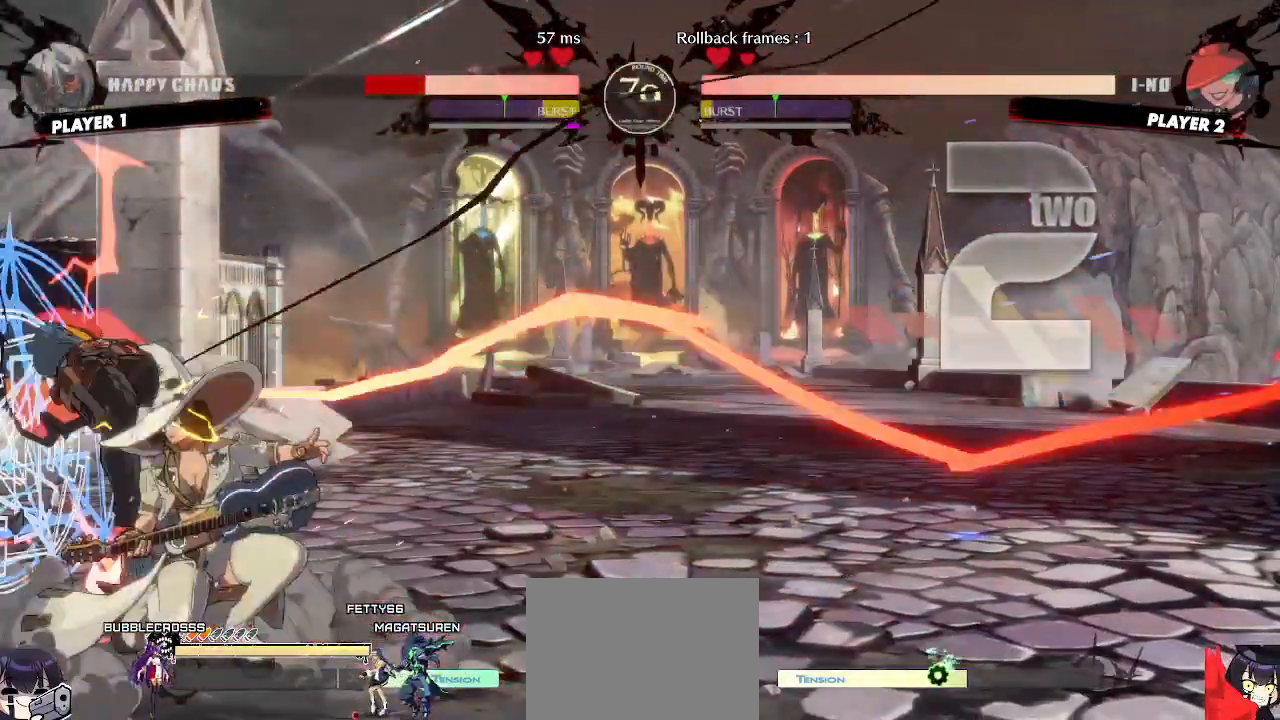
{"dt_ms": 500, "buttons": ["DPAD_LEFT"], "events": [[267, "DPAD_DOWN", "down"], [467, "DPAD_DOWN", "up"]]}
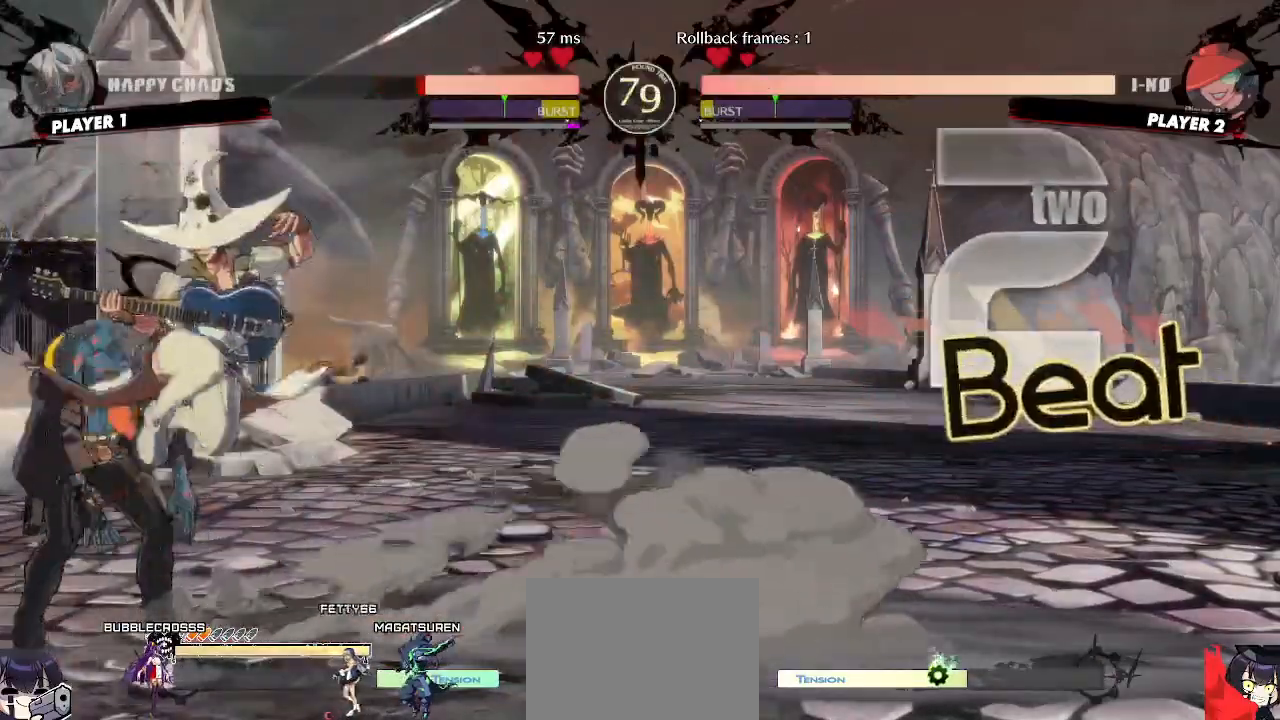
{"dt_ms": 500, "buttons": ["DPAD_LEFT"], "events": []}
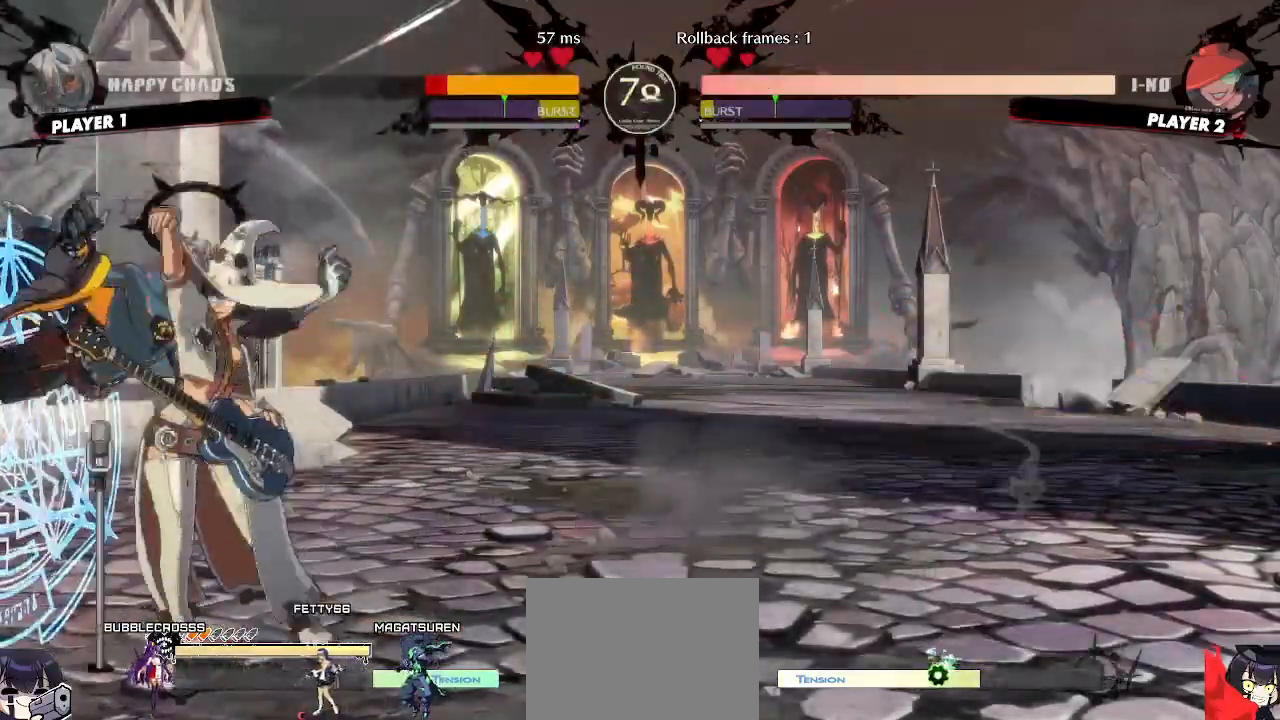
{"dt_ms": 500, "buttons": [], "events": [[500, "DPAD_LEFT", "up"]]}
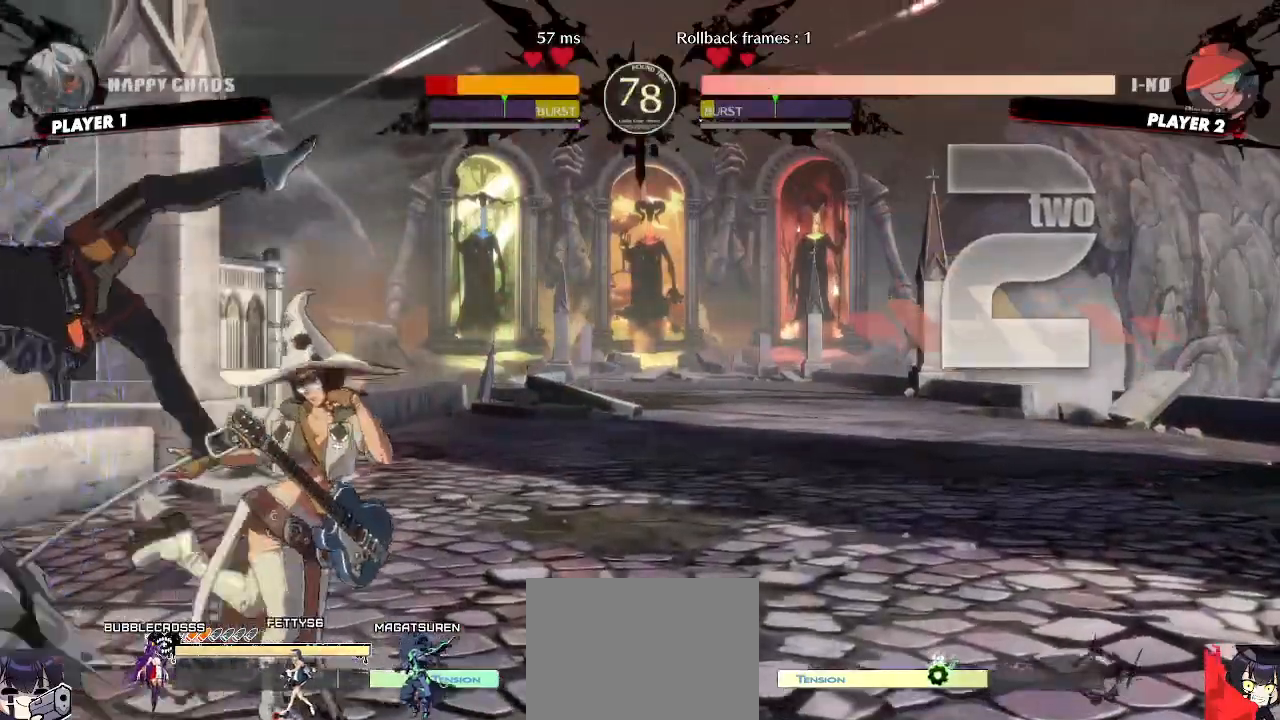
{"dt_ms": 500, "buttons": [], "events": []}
·····
The material above should be printed again exactly, with each picture left out.

ANSWER TO THE PROBLEM:
{"dt_ms": 500, "buttons": ["DPAD_LEFT"], "events": [[267, "DPAD_DOWN", "down"], [467, "DPAD_DOWN", "up"]]}
{"dt_ms": 500, "buttons": ["DPAD_LEFT"], "events": []}
{"dt_ms": 500, "buttons": [], "events": [[500, "DPAD_LEFT", "up"]]}
{"dt_ms": 500, "buttons": [], "events": []}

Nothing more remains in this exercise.